What are your thoughts about Section 44ADA? When it evolves around taxes – there is always the question of, “is it mandatory or optional? But, the answer to the above question is that it is completely optional.
This means you will have to choose to adopt it – but if you do choose to adopt it, you need to know that this is entirely beneficial to you. Do you want to know how? In order for you to know that, you have to know everything about Section 44ADA, or should we say a section of presumptive taxation.
What does Section 44ADA Mean?
Did you know that, in order to give relief to small businesses and professional taxpayers from the job of maintaining books and books of accounts and getting books of accounts also audited? CBDT introduced the presumptive taxation scheme under the Budget of 2016 for specific professionals. So, after 2016 – a professional with gross receipts of up to Rs. Fifty lakhs can take advantage of the presumptive taxation under Section 44ADA.
Do you belong to the category that can adopt the Section? Let’s find out.
Who Can Adopt for Section 44ADA?
Are you a resident who pays tax in the following professions? If you are, then you can take advantage of the presumptive taxation scheme under the Income Tax Section 44ADA:
- Technical Consultancy
- Interior Decoration
- Film Artists
- Authorized Representatives
But honestly, why was this scheme launched? It has its own sets of scope and objectives, which you will have to know in order to understand it better.
Objectives of the Scheme
Section 44ADA was introduced with a motive, and here they are:
- Simplifying the tax process for self-employed professionals
- Tax compliance and liability have been reduced.
- Make it easier for self-employed professionals to conduct business.
- To achieve a balance between small enterprises and small professionals.
This means that the assesses is not required to disclose information about their company expenses. They can simply pay tax at 50% of their gross receipts, with the remaining 50% being permissible expenses under the business and profession provisions of the Act, without having to refer to other provisions of the Act.
So, would you adopt it? Suggesting this to you – there are quite a lot of pros if you adopt the scheme, want to know them – just read on.
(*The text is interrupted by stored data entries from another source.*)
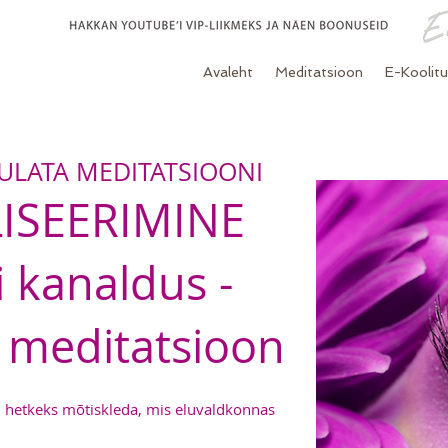
Avaleht
Meditatsioon
E-Koolit
UULATA MEDITATSIOONI
ISEERIMINE
i kanaldus -
 meditatsioon
l hetkeks mõtiskleda, mis eluvaldkonnas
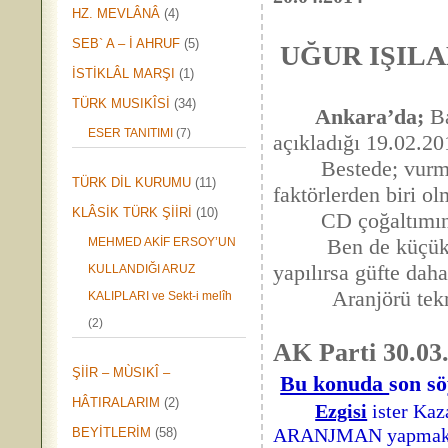
HZ. MEVLÂNÂ
(4)
*****
SEB` A – İ AHRUF
(5)
UĞUR IŞILAK
İSTİKLÂL MARŞI
(1)
TÜRK MUSIKÎSİ
(34)
Ankara’da;
Ba
ESER TANITIMI
(7)
açıkladığı 19.02.201
Bestede; vurma s
TÜRK DİL KURUMU
(11)
faktörlerden biri ol
KLÂSİK TÜRK ŞİİRİ
(10)
CD çoğaltımında, T
Ben de küçük bir 
MEHMED AKİF ERSOY’UN
yapılırsa güfte daha
KULLANDIĞI ARUZ
Aranjörü tekrar 
KALIPLARI ve Sekt-i melîh
(2)
AK Parti 30.03.
ŞİİR – MÙSIKÎ –
Bu konuda
son sö
HÂTIRALARIM
(2)
Ezgisi
ister Kaz
ARANJMAN yapmak içi
BEYİTLERİM
(58)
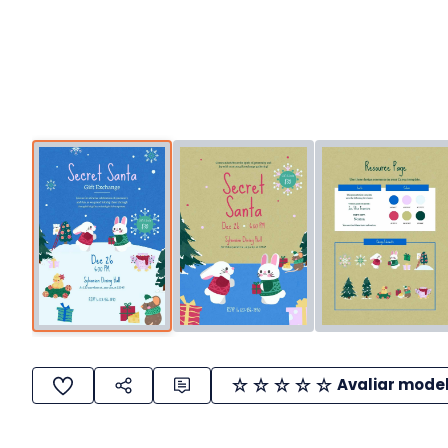
Avaliar mode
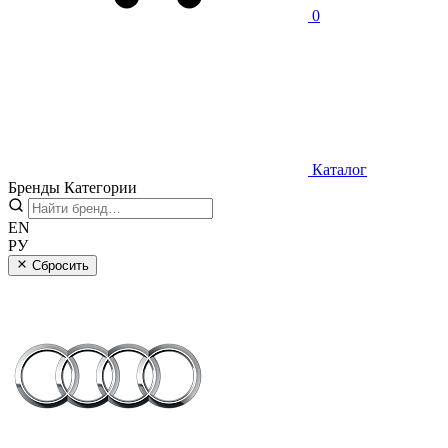
0
Каталог
Бренды
Категории
EN
РУ
Сбросить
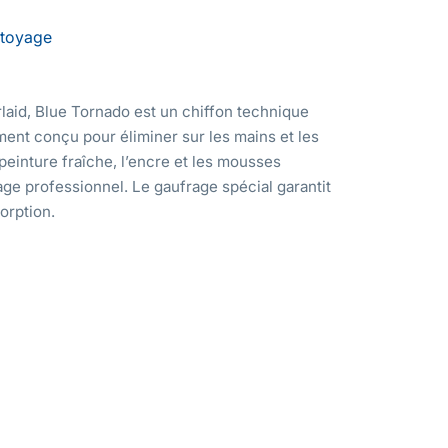
toyage
laid, Blue Tornado est un chiffon technique
ent conçu pour éliminer sur les mains et les
a peinture fraîche, l’encre et les mousses
age professionnel. Le gaufrage spécial garantit
orption.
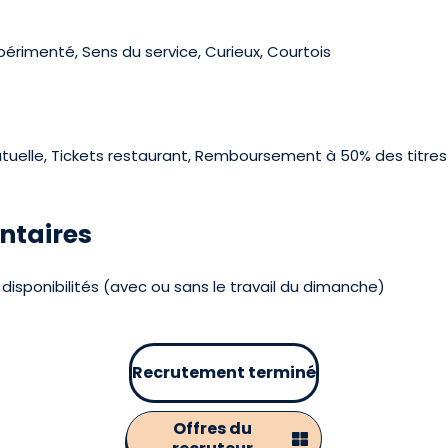
xpérimenté, Sens du service, Curieux, Courtois
elle, Tickets restaurant, Remboursement à 50% des titres 
ntaires
 disponibilités (avec ou sans le travail du dimanche)
Recrutement terminé
Offres du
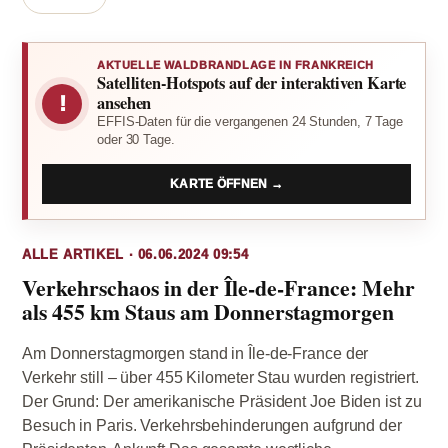
AKTUELLE WALDBRANDLAGE IN FRANKREICH
Satelliten-Hotspots auf der interaktiven Karte
!
ansehen
EFFIS-Daten für die vergangenen 24 Stunden, 7 Tage
oder 30 Tage.
KARTE ÖFFNEN →
ALLE ARTIKEL · 06.06.2024 09:54
Verkehrschaos in der Île-de-France: Mehr
als 455 km Staus am Donnerstagmorgen
Am Donnerstagmorgen stand in Île-de-France der
Verkehr still – über 455 Kilometer Stau wurden registriert.
Der Grund: Der amerikanische Präsident Joe Biden ist zu
Besuch in Paris. Verkehrsbehinderungen aufgrund der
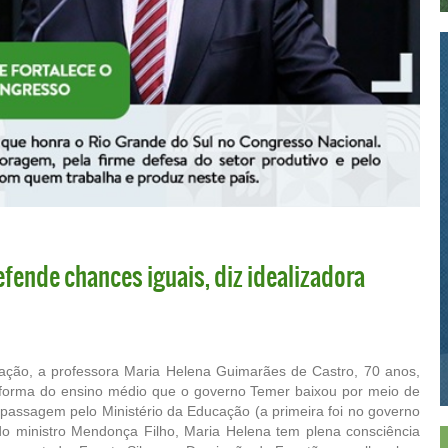
fende chances iguais, diz idealizadora
ação, a professora Maria Helena Guimarães de Castro, 70 anos,
forma do ensino médio que o governo Temer baixou por meio de
assagem pelo Ministério da Educação (a primeira foi no governo
do ministro Mendonça Filho, Maria Helena tem plena consciência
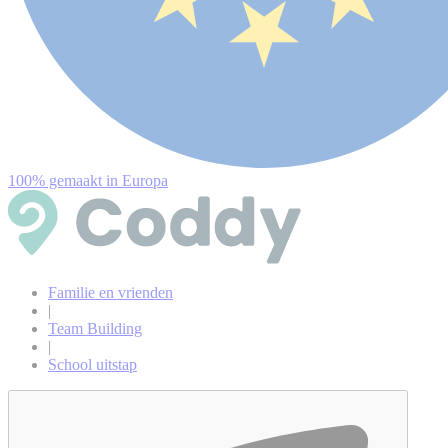
100% gemaakt in Europa
Familie en vrienden
|
Team Building
|
School uitstap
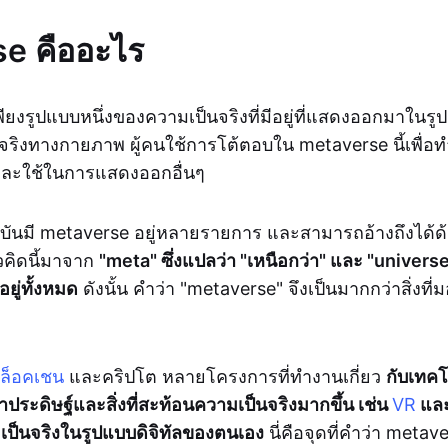
e คืออะไร
ียงรูปแบบหนึ่งของความเป็นจริงที่มีอยู่ที่แสดงออกมาในรูป
จริงทางกายภาพ ผู้คนใช้การโต้ตอบใน metaverse นี้เพื่อท
ม และใช้ในการแสดงออกอื่นๆ
จุบันมี metaverse อยู่หลายรายการ และสามารถอ้างถึงได้ด้
วคิดนี้มาจาก
"meta" ซึ่งแปลว่า "เหนือกว่า" และ "universe
อยู่ทั้งหมด
ดังนั้น คำว่า "metaverse" จึงเป็นมากกว่าสิ่งที่ม
ล็อคเชน
และคริปโต หลายโครงการที่ทำงานเกี่ยว
กับเทคโ
ญาประดิษฐ์และสิ่งที่สะท้อนความเป็นจริงมากขึ้น เช่น
VR
และ
เป็นจริงในรูปแบบดิจิทัลของตนเอง
นี่คือจุดที่คำว่า metave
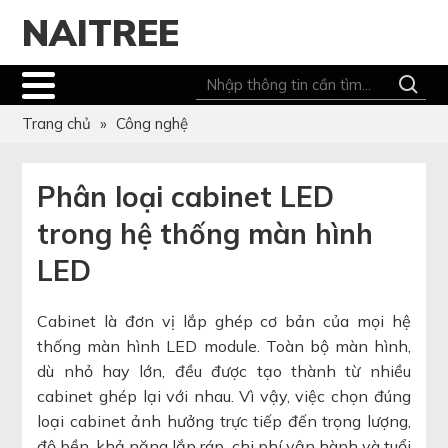
NAITREE
Trang chủ
»
Công nghệ
Phân loại cabinet LED
trong hệ thống màn hình
LED
Cabinet là đơn vị lắp ghép cơ bản của mọi hệ
thống màn hình LED module. Toàn bộ màn hình,
dù nhỏ hay lớn, đều được tạo thành từ nhiều
cabinet ghép lại với nhau. Vì vậy, việc chọn đúng
loại cabinet ảnh hưởng trực tiếp đến trọng lượng,
độ bền, khả năng lắp ráp, chi phí vận hành và tuổi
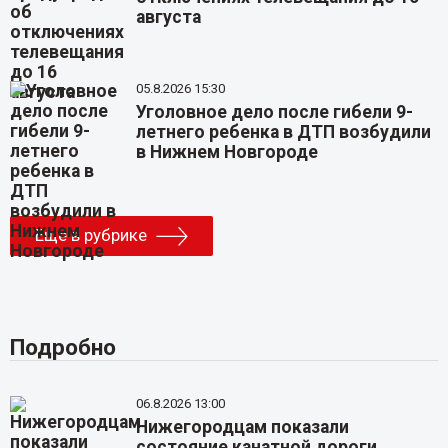
августа
05.8.2026 15:30
Уголовное дело после гибели 9-
летнего ребенка в ДТП возбудили
в Нижнем Новгороде
Еще в рубрике
Подробно
06.8.2026 13:00
Нижегородцам показали
состояние канатной дороги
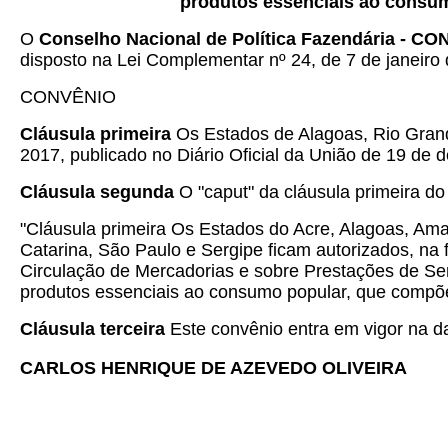
produtos essenciais ao consu
O
Conselho Nacional de Política Fazendária - C
disposto na Lei Complementar nº 24, de 7 de janeiro 
CONVÊNIO
Cláusula primeira
Os Estados de Alagoas, Rio Grand
2017, publicado no Diário Oficial da União de 19 de
Cláusula segunda
O "caput" da cláusula primeira d
"Cláusula primeira Os Estados do Acre, Alagoas, Am
Catarina, São Paulo e Sergipe ficam autorizados, na
Circulação de Mercadorias e sobre Prestações de Ser
produtos essenciais ao consumo popular, que compõe
Cláusula terceira
Este convênio entra em vigor na dat
CARLOS HENRIQUE DE AZEVEDO OLIVEIRA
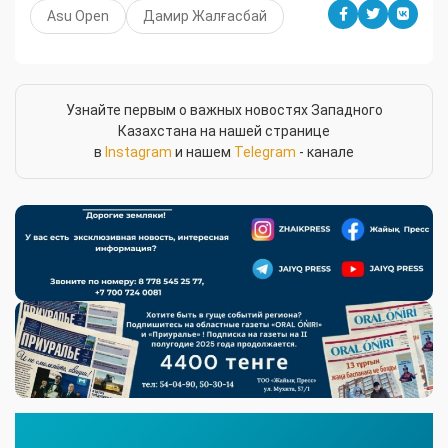
Asu Open
Дамир Жалғасбай
Узнайте первым о важных новостях Западного
Казахстана на нашей странице
в
Instagram
и нашем
Telegram
- канале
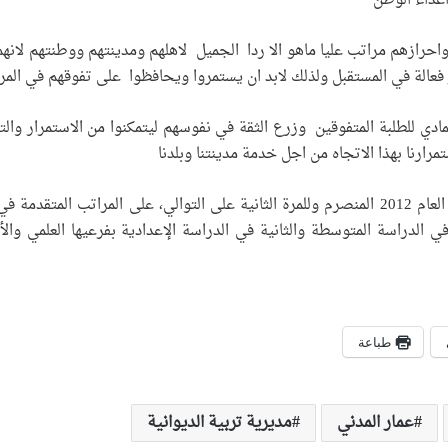
عداء الوطن
واحرازهم مراتب عليا ماهو الا ردا الجميل لاهلهم ومدينتهم ووطنتهم لانه
ر فعالة في المستقبل ولذلك لابد ان يستمروا ويحافظوا على تفوقهم في المر
مادي للطلبة المتفوقين وزرع الثقة في نفوسهم ليتمكنوا من الاستمرار والت
رارنا بهذا الاتجاه من اجل خدمة مدينتنا وبلدنا
وكانت تربية الديوانية، قد حصلت في العام 2012 المنصرم وللمرة الثانية على التوالي،
الدراسة المتوسطة والثانية في الدراسة الإعدادية بفرعيها العلمي والأدب
طباعة
عمار المدني
مديرية تربية الديوانية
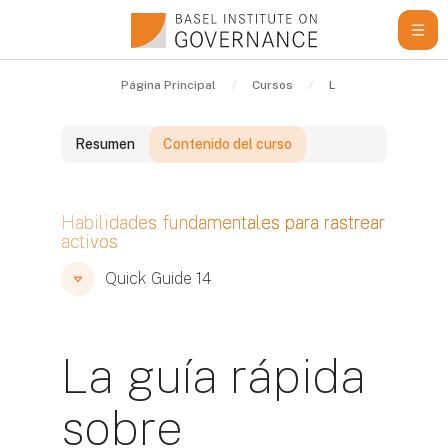
Salta al contenido principal
Página Principal
Cursos
Learning Resources
Resumen
Contenido del curso
Bloques
Habilidades fundamentales para rastrear
activos
Bloques
Bloques
Quick Guide 14
La guía rápida
sobre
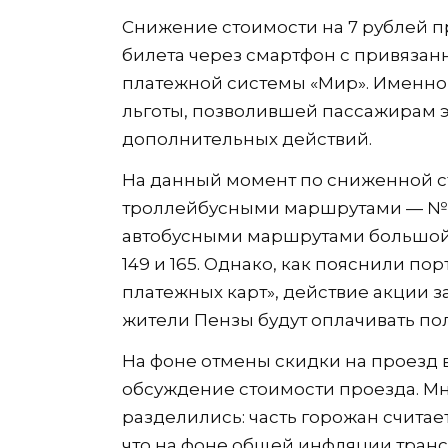
Снижение стоимости на 7 рублей п
билета через смартфон с привязан
платежной системы «Мир». Именно 
льготы, позволившей пассажирам э
дополнительных действий.
На данный момент по сниженной с
троллейбусными маршрутами — № 1, 2,
автобусными маршрутами большой вмес
149 и 165. Однако, как пояснили п
платежных карт», действие акции за
жители Пензы будут оплачивать по
На фоне отмены скидки на проезд 
обсуждение стоимости проезда. М
разделились: часть горожан счита
что на фоне общей инфляции транс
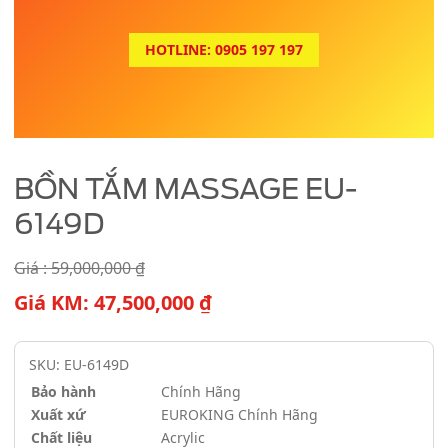
HOTLINE: 0905 197 197
BỒN TẮM MASSAGE EU-
6149D
Giá :
59,000,000
₫
Giá KM:
47,500,000
₫
SKU: EU-6149D
Bảo hành
Chính Hãng
Xuất xứ
EUROKING Chính Hãng
Chất liệu
Acrylic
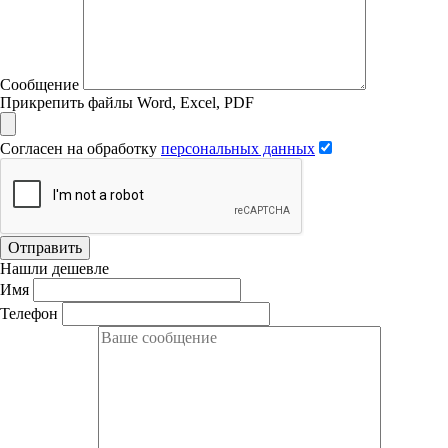
Сообщение
Прикрепить файлы Word, Excel, PDF
Согласен на обработку
персональных данных
Отправить
Нашли дешевле
Имя
Телефон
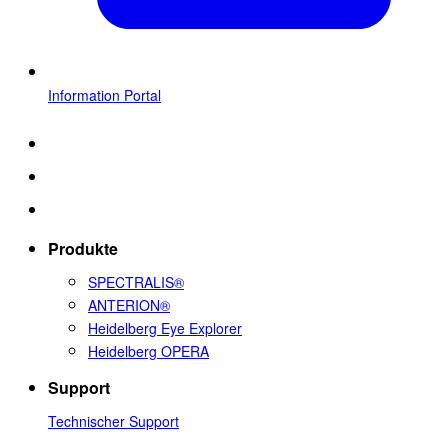
Information Portal
Produkte
SPECTRALIS®
ANTERION®
Heidelberg Eye Explorer
Heidelberg OPERA
Support
Technischer Support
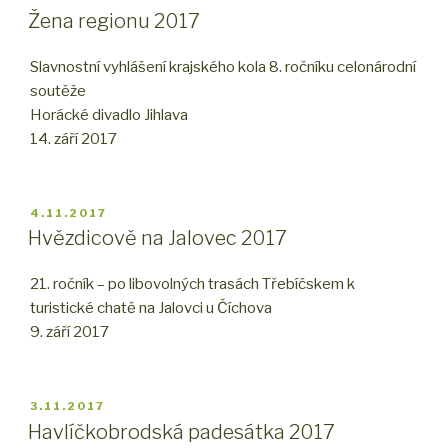
Žena regionu 2017
Slavnostní vyhlášení krajského kola 8. ročníku celonárodní
soutěže
Horácké divadlo Jihlava
14. září 2017
PUBLIKOVÁNO
4.11.2017
Hvězdicově na Jalovec 2017
21. ročník – po libovolných trasách Třebíčskem k
turistické chatě na Jalovci u Číchova
9. září 2017
PUBLIKOVÁNO
3.11.2017
Havlíčkobrodská padesátka 2017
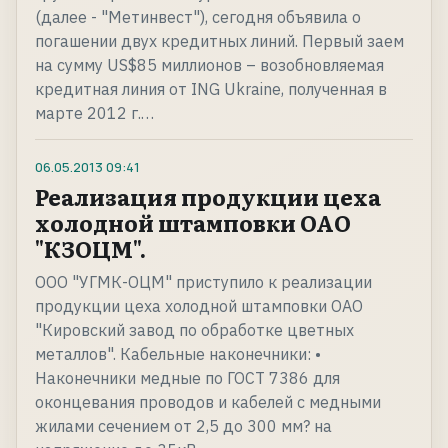
(далее - "Метинвест"), сегодня объявила о
погашении двух кредитных линий. Первый заем
на сумму US$85 миллионов – возобновляемая
кредитная линия от ING Ukraine, полученная в
марте 2012 г.…
06.05.2013
09:41
Реализация продукции цеха
холодной штамповки ОАО
"КЗОЦМ".
ООО "УГМК-ОЦМ" приступило к реализации
продукции цеха холодной штамповки ОАО
"Кировский завод по обработке цветных
металлов". Кабельные наконечники: •
Наконечники медные по ГОСТ 7386 для
оконцевания проводов и кабелей с медными
жилами сечением от 2,5 до 300 мм? на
Perks of Adopting Section 44ADA of the Income Tax Act
- Easy Tax Filing
In comparison to conventional tax filing, the tax filing process for presumptive taxation becomes fairly straightforward. It is exactly due to the fact that there are fewer compliance procedures to follow, and the documentation required is minimal.
- Reduced Compliance
The taxpayer is also not required to keep detailed books of accounts in accordance with section 44AA and to have them audited in accordance with Section 44AB. This alleviates the strain on taxpayers and allows them to concentrate completely on their careers.
- The Choice to Move in and Out of the Scheme with no Restriction
Professionals can opt in and out of this program at any time, with no lock-in or 5-year restrictions, unlike the rules of Section 44AD that apply to businesses.
- Reduced Tax Liability
Professionals typically do not have larger capital expenditures or substantial ongoing expenses to meet their professional obligations. Despite this, Section 44ADA allows them to tax only 50% of their gross receipts, which can significantly cut their tax burden.
But, on the whole concept – have you ever wondered what would be happening if your profit is more than 50%? Don’t wonder anymore – the answer is right here.
If Profits are More than 50%
If your actual income from your profession is greater than 50%, you must, in my opinion, submit a higher percentage of your professional receipts as your professional income because the law does not only mandate a fixed percentage but also allows you to give a higher percentage as your income.
Because you are not required to keep books of accounts, it may be difficult to demonstrate that your actual revenue exceeds 50% of your gross receipts.
Higher income, on the other hand, can be simply established from your investments and personal costs incurred through the banking channel. As a result, people who conduct their significant transactions through the banking channel will be unable to conceal the fact that their actual income exceeds 50% of their gross earnings.
So, before you choose the bare minimum proportion of 50% that you have to contribute as income, consider the total of your investments and personal costs incurred over the year. If the department is able to show it clearly, such hidden money may be taxed as unexplained income at 60%, plus interest and penalties.
Adopting this scheme or not adopting it is entirely up to you, but you need to know that it is not compulsory. But if you do adopt this scheme – it is beneficial to you and your business accounts.